**Source data**
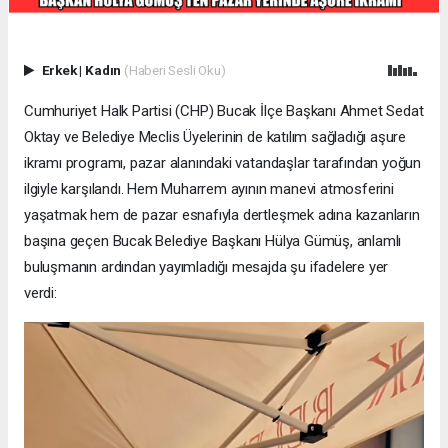
Erkek
|
Kadın
(Haberi Sesli Oku)
Cumhuriyet Halk Partisi (CHP) Bucak İlçe Başkanı Ahmet Sedat
Oktay ve Belediye Meclis Üyelerinin de katılım sağladığı aşure
ikramı programı, pazar alanındaki vatandaşlar tarafından yoğun
ilgiyle karşılandı. Hem Muharrem ayının manevi atmosferini
yaşatmak hem de pazar esnafıyla dertleşmek adına kazanların
başına geçen Bucak Belediye Başkanı Hülya Gümüş, anlamlı
buluşmanın ardından yayımladığı mesajda şu ifadelere yer
verdi:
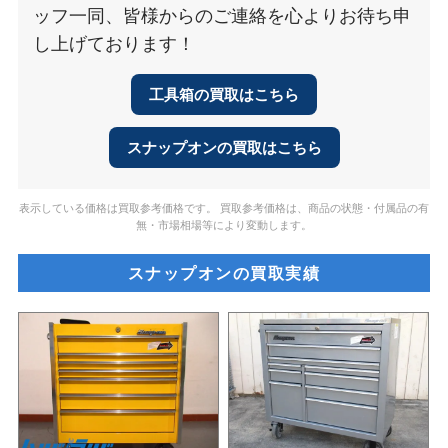
ッフ一同、皆様からのご連絡を心よりお待ち申
し上げております！
工具箱の買取はこちら
スナップオンの買取はこちら
表示している価格は買取参考価格です。 買取参考価格は、商品の状態・付属品の有
無・市場相場等により変動します。
スナップオンの買取実績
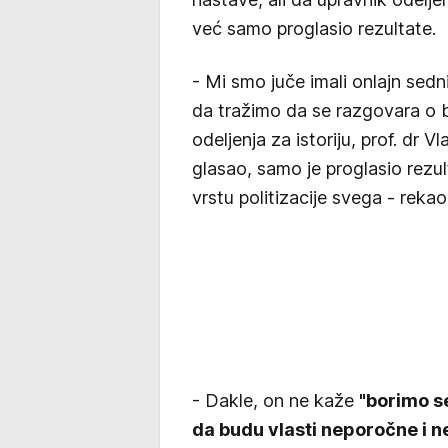
već samo proglasio rezultate.
- Mi smo juče imali onlajn sedni
da tražimo da se razgovara o 
odeljenja za istoriju, prof. dr 
glasao, samo je proglasio rezul
vrstu politizacije svega - rekao
- Dakle, on ne kaže
"borimo s
da budu vlasti neporočne i 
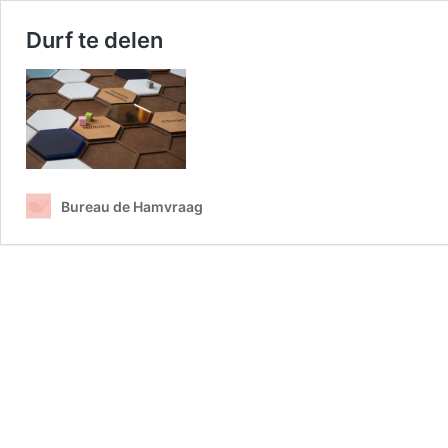
Durf te delen
Bureau de Hamvraag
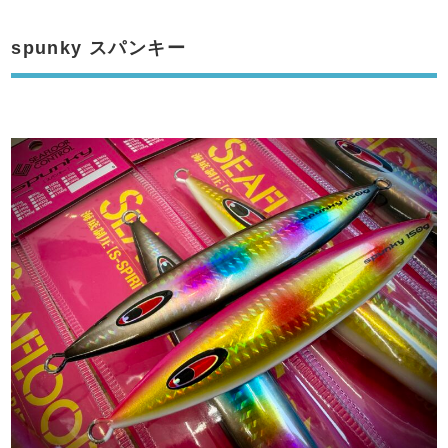
spunky スパンキー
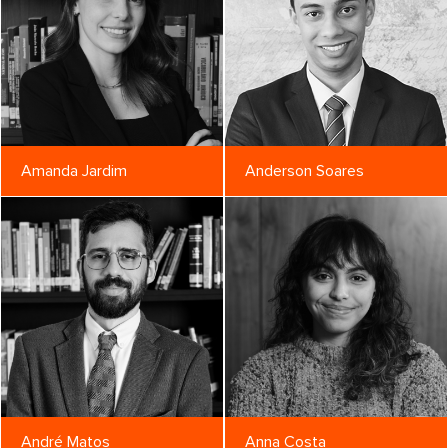
Amanda Jardim
Anderson Soares
André Matos
Anna Costa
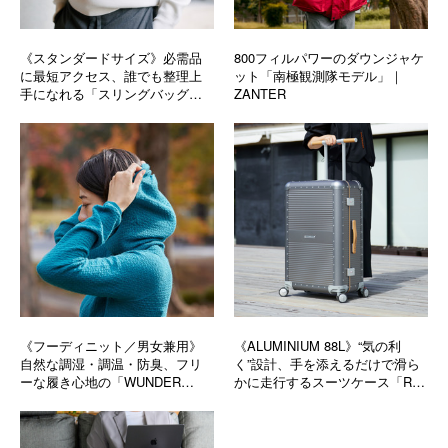
《スタンダードサイズ》必需品
800フィルパワーのダウンジャケ
に最短アクセス、誰でも整理上
ット「南極観測隊モデル」｜
手になれる「スリングバッグ」
ZANTER
｜Orbitkey
《フーディニット／男女兼用》
《ALUMINIUM 88L》“気の利
自然な調湿・調温・防臭、フリ
く”設計、手を添えるだけで滑ら
ーな履き心地の「WUNDER
かに走行するスーツケース「R
WEAR シームレスフーディ」｜
TRUNK ALUMINIUM」｜
BRING
RAWROW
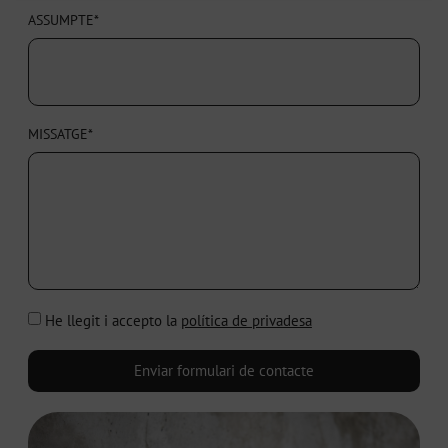
ASSUMPTE*
MISSATGE*
He llegit i accepto la
política de privadesa
Enviar formulari de contacte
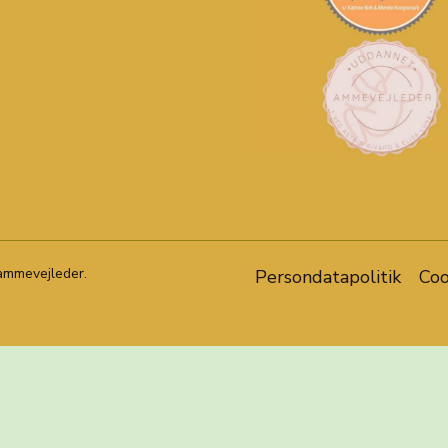
 ammevejleder.
Persondatapolitik
Coo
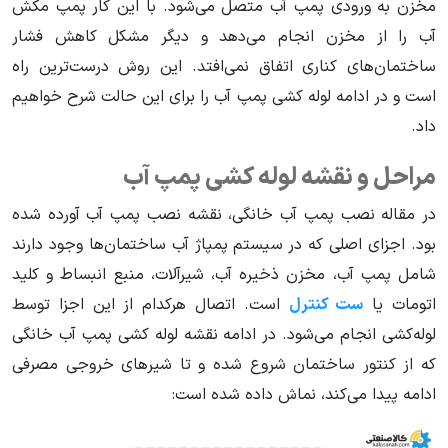
مخزن به ورودی پمپ آب متصل می‌شود. با این کار پمپ مکش
آب را از مخزن انجام می‌دهد و دیگر مشکل کاهش فشار
ساختمان‌های کناری اتفاق نمی‌افتد. این روش درست‌ترین راه
است و در ادامه لوله کشی پمپ آب را برای این حالت شرح خواهیم
داد.
مراحل و نقشه لوله کشی پمپ آب
در مقاله نصب پمپ آب خانگی، نقشه نصب پمپ آب آورده شده
بود. اجزای اصلی که در سیستم پمپاژ آب ساختمان‌ها وجود دارند
شامل پمپ آب، مخزن ذخیره آب، شیرآلات، منبع انبساط و کلید
اتومات یا
ست کنترل
است. اتصال هرکدام از این اجزا توسط
لوله‌کشی انجام می‌شود. در ادامه نقشه لوله کشی پمپ آب خانگی
که از کنتور ساختمان شروع شده و تا شیرهای خروجی مصرفی
ادامه پیدا می‌کند، نماش داده شده است:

**What the task asks**
Count the lines in the records above that contain the string "لوله", treating uppercase and lowercase as different, and reply with the number alone.

**Task response**
3